You may remember R.L.’s mother calling you at his request.
He died of brain cancer after I moved to San Diego. He wanted me to know that he’d passed, so he instructed his mother to call you after it happened. You and his mother, a woman I’d never met, were willing to give both your sons the dignity of sharing that intimate news.
That is an act of kindness I’ve never thanked you for, Mom. Thank you. With all the options available to you, including never telling me about that call, you chose love. You let me know what happened to my mentor. I remember your tender, concerned voice on my roommate Dominic’s phone as you gave me the news.

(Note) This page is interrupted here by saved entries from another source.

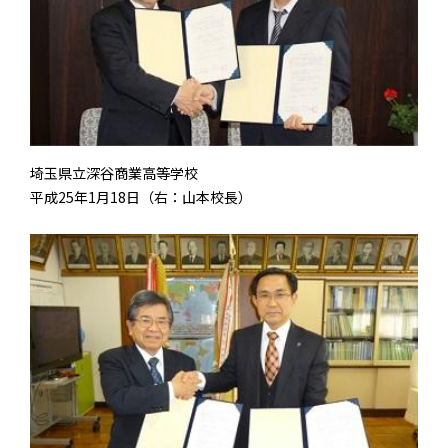
埼玉県立深谷商業高等学校
平成25年1月18日（右：山本校長）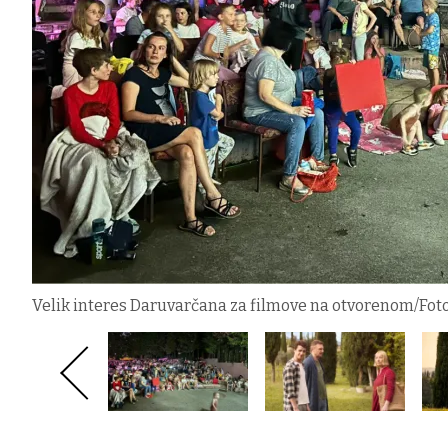
Velik interes Daruvarčana za filmove na otvorenom/Fot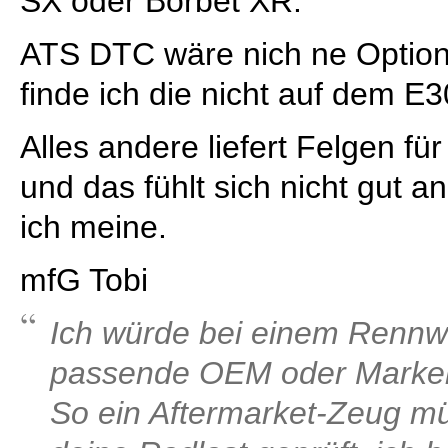
SX oder Borbet XR.
ATS DTC wäre nich ne Option,
finde ich die nicht auf dem E3
Alles andere liefert Felgen f
und das fühlt sich nicht gut 
ich meine.
mfG Tobi
Ich würde bei einem Rennw
passende OEM oder Markenfe
So ein Aftermarket-Zeug mü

I couldn’t tell you who he was or how much he meant to me. My secrets kept me safe. So, I hung up the phone without telling you. Then I told no one else. I bottled up a part of me and leaned into my aloneness—shield strength at 100%. A silent suffering necessary for safety.
“...
Secretes I kept safe insideA skill I perfected
So I could survive.It worked before.
It doesn’t serve me anymore.I wish I never learned how to be
So good at keeping secrets.”
Without the secrets or the rigid protocols, I now see how similar I am to my family.
While being interviewed by a KCRW reporter about my life as International Mister Leather, I described the new secret leather world I had embraced. I told the story of an honorable tribe with specific rituals and specific clothing done in secluded spaces, including our affinity for alternate family dynamics.
An epiphany hit me like an eloquent slap from a seasoned Leather Master. I understood it the moment the words fell out of my mouth. “We wear specific clothing, do rituals in private, with creative family dynamics we chose.”
In my quest to find safety in a secret society, I had become my Mormon father. His sacred clothing was different, his private rituals were different, and his sense of family, for a time, was different. But it was all anchored on loving his family and his community.
In that case, I could not be more proud of the man I have become. Following his example, I will continue to choose love over fear, kindness over ambition, and the dignity of knowing I am true to my own values.
Most of all, one of the qualities I admired most about Bill Gerle was his openness. He often said, “Feel free to ask me anything.”
No more secrets. No more lying. I, too, am now ready to share all of myself with the people I love most.
Note: I let my mom see this before posting. That ran the risk of her saying “no,” but I decided fostering trust was more important than a single post.